## Begin READING PASSAGE

Check that the results directory reflects parameters specified in the test config itself
One or two files per directory should be enough

Write the base nf-test file structure, assuming all files are stable (following the specifications below)
Run nf-test --tag <test_name> --profile +docker once to write the first snapshot
Run command above to get the diff of unstable files
Update the assertions in each directories .match() snapshot for unstable files

Specifications

Write the test files following the specifications below.

The necessary files are follows:

New test files should go under tests/
Test file should be called <test_config_name>.nf.test
Snapshot file should be called <test_config_name>.nf.test.snap

nf-test file contents:

Test file header
- Specify name as: Test <config name>
- Specify two tags: pipeline and <config_name>
- Specify profile as <config_name>
Test block
- Specify the name of the test block as test("-profile <config name>")
When block
- Specify when block with single param, outdir
  - All other parameters should be specified in the config .conf file itself
Then block
- Specify on the first line, a stable_name_all variable to list all file names with the nft-utils getAllFilesFromDir function
- For each top-level output directory under results (typically, one per tool), specify a stable_content_<dir name> variable (exceptions: multiqc and pipeline_info) in alphabetical order
  - Use syntax: def stable_content_<dir name> = getAllFilesFromDir(params.outdir, relative: false, includeDir: false, include: ["<dir name>/**"], ignoreFile: 'tests/.nftignore')
  - If no stable files, leave comment for that directory
    - All files unstable // <dir name>: all unstable files, see stable_name_all
    - Partly unstable (using custom assertions): // <dir name>: partly unstable files, see custom assertions
  - Make sure relative: false in function, to capture md5sums
assertAll block
- Use the removeNextflowVersion function
- Check existance of nf_core_taxprofiler_software_mqc_versions.yml file
- Check existance of multiqc_report.html file
- Snapshot stable_name_all with a .match() name of all_files
- For each results directory:
  - Add a comment of the directory name
  - Specify an assert closure with a snapshot and .match() name of directory_name (typically the tool name all lower case). Exceptions: MultiQC, Pipeline info.

## End READING PASSAGE
## Begin GIVEN DATA

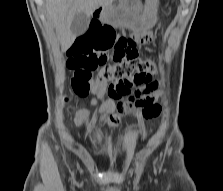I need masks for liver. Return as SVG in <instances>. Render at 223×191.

## End GIVEN DATA

Rewrite the part of the nf-test guide starting with "Check that the" and going on through "the specifications below)", using "output directory" in place of "results directory".

:: FULL OUTPUT ::
Check that the output directory reflects parameters specified in the test config itself
One or two files per directory should be enough

Write the base nf-test file structure, assuming all files are stable (following the specifications below)